It's absolutely realistic, and the fact that you're writing it off so quickly shows your ignorance. Social housing is successful in many parts of the world. Look at Singapore, for instance.
Mandatory parking minimums are going away in cities across the US, and units are getting more housing as a result.
Washington State is considering removing single family zoning.
Cities like Paris have many smaller apartment complexes that are public housing.
Everything I've suggested either exists or is being discussed seriously in some capacity. But, by all means keep your head in the sand rather than try to engage with actual housing policy.
Oh my, clearly you’ve never lived in these places. I used to live in Singapore: it’s one of the most overheated housing markets in the world.
All of the things you mention exist in the US to much larger degrees (do you know how much the US spends on social housing??) You are slinging insults to other commenters but you are really out of your depth here and have picked a couple of things and hailed them as solutions. You know not what you speak of.
Source: American expat currently living in London, previously Singapore.
Washington State is considering removing single family zoning.
No, no they are not.
Washington state has more than Seattle in it. It has rural areas, and mountainous regions, and no, every house in a rural area is not on agriculturally zoned land.
Nor does it make sense to have multidwelling houses, miles apart from each other.
I think, as others in this thread have stated, you are mistaking musings, ponderings, and "feelz good" ideas for serious discourse.
I support public housing, but that has zero bearing on changing the housing market. Which, I may add, is in a tiny, temporary inflated bubble. A decade ago, it was still recovering from the largest crash in modern history.
In terms of public housing, as land value increases, so do property taxes.
Thus, municipalities then have more funds to... build and maintain public housing! Which means that housing costs do not change the percentage of a city's budgetary costs, to build and maintain public housing.
The singapore housing system is a great policy. I dont see it how it fits with your ideas. First landlord is protected over tenant (rents are through the roof in singapore as well).
The hdb scheme is worth look into: government build apartments sold to people with medium income and racial quotas.
About a third of Singapore is persons who don't have Citizenship nor PR. Their public housing is propped up by making like 1/3 of the often lower earning workers (who are ineligible for public housing) pay taxes so that the Citizens and PR holders can profit.

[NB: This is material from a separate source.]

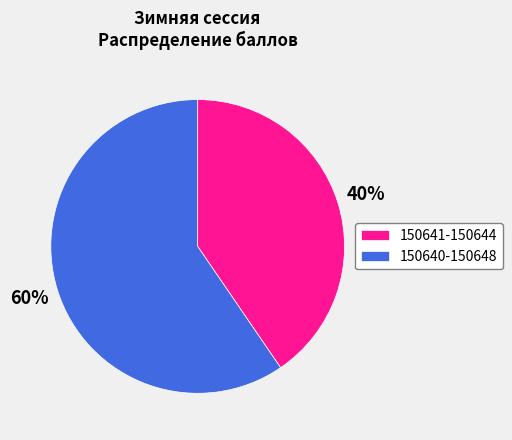

What is the ratio of the value at 150641-150644 to the value at 150640-150648?

0.7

If 'Success' is your metric, the Singapore analogy to America would be to import way more Canadians and Mexicans, ban them from public housing and then make them pay for it.

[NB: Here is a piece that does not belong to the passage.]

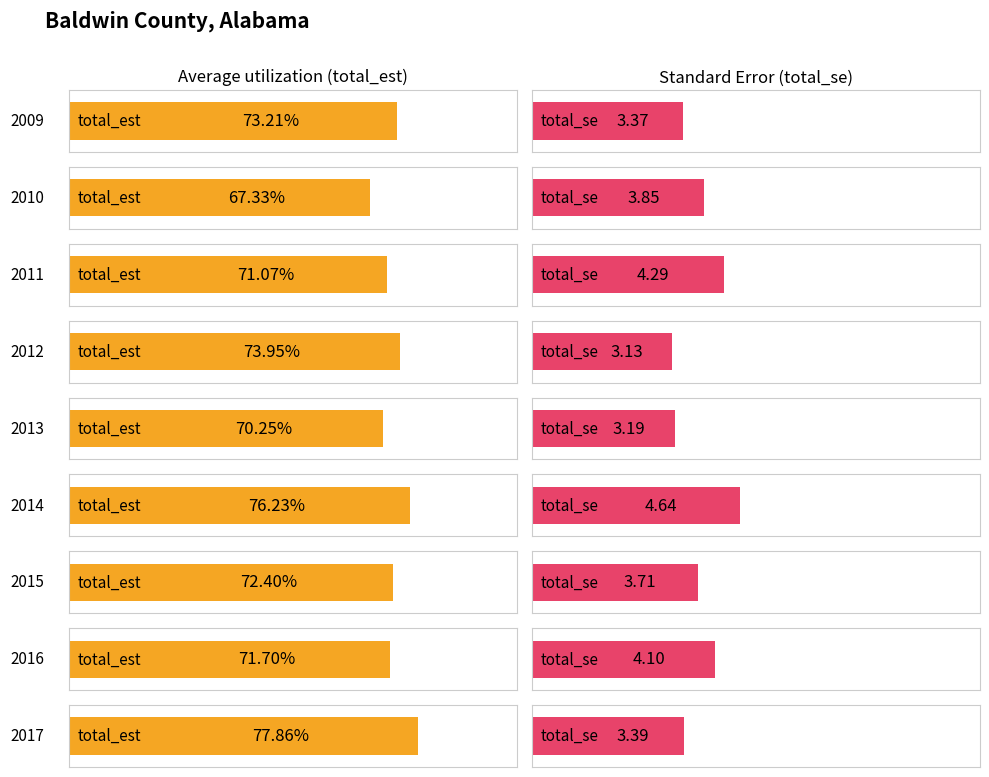

What is the maximum value for total_se?

4.6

It's funny. There are ignorant people everywhere. But smug ignorance, that I only find it in Americans, for some reason. Maybe it's that "best country in the world" mentality leaking. That mentality doesn't make humble people.
It's really incredible that you're saying "superficially similar policies are being enacted in multiple, disparate geographies around the world, in vastly differing cultural and economic contexts, so you can't deny that all of them should coincide in one totally separate place I've chosen."

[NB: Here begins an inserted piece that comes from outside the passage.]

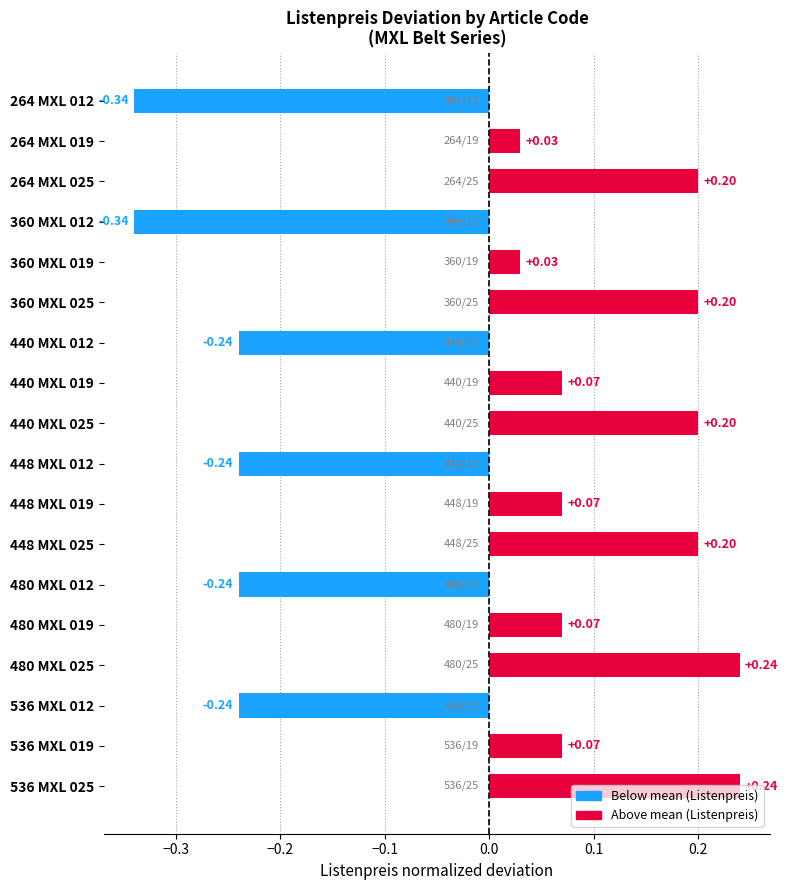

Between 536 MXL 012 and 480 MXL 019, which is larger?

480 MXL 019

I notice you didn't mention Berlin's rent control fiasco btw
Mandatory parking minimums are going away in cities across the US, and units are getting more housing as a result.
Washington State is considering removing single family zoning.
Cities like Paris have many smaller apartment complexes that are public housing.
Everything I've suggested either exists or is being discussed seriously in some capacity. But, by all means keep your head in the sand rather than try to engage with actual housing policy.